Fixing these parameters at the start goes a long way to make a level consistent, and more memorable. It’s a great way of avoiding generating 10,000 bowls of oatmeal. But it had a secondary purpose, too. Remember, SLIGE ran offline, and then generated WAD levels that could be independently distributed. If the generator hit across a particularly good combination, that WAD would be passed around and proliferate; survival of the fittest. That would give the author a chance to see what sort of settings were successful, and tweak future iterations towards that. And tweak he did – by the time development ceased in 2000, SLIGE had reached version 485!

Conclusion

When I first saw the output of SLIGE, I was unimpressed. It generates endless series of repetitive, boxy rooms.
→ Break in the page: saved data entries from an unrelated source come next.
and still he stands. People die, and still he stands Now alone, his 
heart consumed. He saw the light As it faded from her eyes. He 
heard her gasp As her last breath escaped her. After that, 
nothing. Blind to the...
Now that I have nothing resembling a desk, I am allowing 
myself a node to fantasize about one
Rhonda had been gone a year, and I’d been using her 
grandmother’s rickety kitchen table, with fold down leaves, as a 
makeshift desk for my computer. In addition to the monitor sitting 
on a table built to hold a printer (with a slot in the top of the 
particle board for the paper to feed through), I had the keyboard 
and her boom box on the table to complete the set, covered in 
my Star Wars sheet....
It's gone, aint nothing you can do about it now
But now I delve into the source code, I see that David Chess’s priorities are simply very different, and he’s done a stunning job given the limitations of Doom.

The focus is not on having the best floorplan, but having the best gameplay, which is achieved by careful tuning of the difficulty, and choosing randomness that gives a consistent experience over a level (or series of levels), and holds back surprises and special features to be used sparingly. The quest system doesn’t generate hugely ambitious levels, but it’s enough to provide some structure and pacing to the experience. While I don’t think SLIGE provides endless variety, it meters out what it does have very efficiently.

Honestly, a lot of modern roguelikes could stand to learn a few lessons from SLIGE. Nowadays, it’s common to pre-author a thousand rooms, so things look very polished, but not actually code many ways to alter them, or put them together coherently. That’ll be particularly evident in the next game I’ll look at, the Binding of Isaac.